米Appleのティム・クックCEOは自らの指揮下でAppleがさまざまな技術革新を重ねてきた実績を強調するとともに、「今後さらにいくつか画期的な製品をリリースする予定だ」と語り、その中にウェアラブル端末が含まれる可能性を示唆した。
「この分野は可能性を試すべき段階に差し掛かっている」とクック氏は5月28日、米カリフォルニア州の海岸リゾート地ランチョパロスバーデスで開幕した「All Things Digital Conferences(D11)」で語った。All Things DigitalはIT業界とメディアの幹部を集めて毎年開催されているカンファレンスだ。
「機は熟している。今後、多くの企業がこの分野に取り組むことになるだろう」と同氏。
クック氏のこの発言は、Appleが韓国Samsung ElectronicsやGoogleといったライバルに地歩を奪われつつあるのではとの懸念が高まる中で行われた。スマートフォンとタブレットの市場を生み出したAppleだが、最近は収益の伸びが鈍化し、株価の低迷に見舞われている。
Appleは腕時計型のウェアラブル端末を開発中ともうわさされているが、クック氏はその点については明言せず、「ウェアラブル端末は人を引き付ける魅力的な存在でなければならない」とだけ語っている。
Googleの「Google Glass」については、同氏は「限られたユーザーにしかアピールしないだろう」と語っている。Google Glassはモバイル端末とメガネの中間的な存在であり、動画の録画やインターネットへのアクセスが可能だ。
「メガネをかけたり、手首にバンドや腕時計を付けたことがない子供でも装着したくなるようなものはまだない。少なくとも、わたしにはそう思える」とクック氏は約1時間半に及ぶ質疑応答セッションで語った。
「この分野にはまだ解決すべき課題が多いということだ」と同氏。
さらにクック氏はテレビに関して、現行の99ドルのストリーミング動画端末「Apple TV」を超える「壮大なビジョン」を持っている、と述べている。ただし、詳細は明らかにされなかった。Appleは以前から、テレビ分野に強い関心を示している。
またAppleは、重要な製品を開発する上で助けとなるのであれば、大型の企業買収もいとわないという。クック氏によれば、これまでAppleは年間で平均約6件の企業買収を行っているが、2012年10月からの会計年度には既に9件の企業買収を行ったという。
クック氏はさらにモバイルOS「iOS」のアップデートについても示唆した。同氏はiOSの今後については6月に開催する開発者向け年次カンファレンスで発表するとした上で、「地図アプリなどのオンラインサービスの改良に力を入れている」と語っている。

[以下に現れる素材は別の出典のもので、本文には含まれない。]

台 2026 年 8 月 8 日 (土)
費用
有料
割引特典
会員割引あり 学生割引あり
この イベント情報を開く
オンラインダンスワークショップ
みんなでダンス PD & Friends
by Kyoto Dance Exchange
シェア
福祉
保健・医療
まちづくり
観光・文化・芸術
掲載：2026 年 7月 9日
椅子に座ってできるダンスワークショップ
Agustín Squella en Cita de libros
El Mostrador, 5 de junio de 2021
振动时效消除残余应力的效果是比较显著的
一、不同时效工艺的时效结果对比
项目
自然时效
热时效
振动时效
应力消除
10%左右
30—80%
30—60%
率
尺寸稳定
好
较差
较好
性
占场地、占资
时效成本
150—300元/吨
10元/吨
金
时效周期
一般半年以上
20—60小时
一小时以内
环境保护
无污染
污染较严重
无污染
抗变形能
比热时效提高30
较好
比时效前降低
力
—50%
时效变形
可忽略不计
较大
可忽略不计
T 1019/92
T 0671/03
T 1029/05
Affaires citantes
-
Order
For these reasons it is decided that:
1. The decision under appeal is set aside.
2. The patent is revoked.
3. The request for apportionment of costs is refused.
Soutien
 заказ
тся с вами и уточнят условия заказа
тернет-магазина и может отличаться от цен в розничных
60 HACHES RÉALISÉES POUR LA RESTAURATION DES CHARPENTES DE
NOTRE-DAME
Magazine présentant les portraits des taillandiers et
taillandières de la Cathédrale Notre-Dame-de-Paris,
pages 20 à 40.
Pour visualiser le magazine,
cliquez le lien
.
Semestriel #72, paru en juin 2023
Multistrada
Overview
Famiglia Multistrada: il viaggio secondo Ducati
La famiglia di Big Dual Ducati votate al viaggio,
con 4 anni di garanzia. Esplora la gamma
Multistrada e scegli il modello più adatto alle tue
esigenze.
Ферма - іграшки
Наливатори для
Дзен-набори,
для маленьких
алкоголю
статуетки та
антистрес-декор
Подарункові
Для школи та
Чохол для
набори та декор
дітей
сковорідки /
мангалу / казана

Appleは2012年9月、それまでiPhoneに搭載していた「Google Maps」アプリを、自社で開発した地図アプリに置き換えた。だが、この地図アプリは当初ひどい間違いが目立ったことから、ユーザーやレビュアーに酷評され、クック氏が公式に謝罪する事態にまで発展した。
「Appleはクールさを失ってきているのでは」との質問には、クック氏は「そのようなことは断じてない」と答え、端末の販売台数や顧客満足度に関するデータを列挙してみせた。ただし同氏は、同社の株価の突然の下落には失望しているという。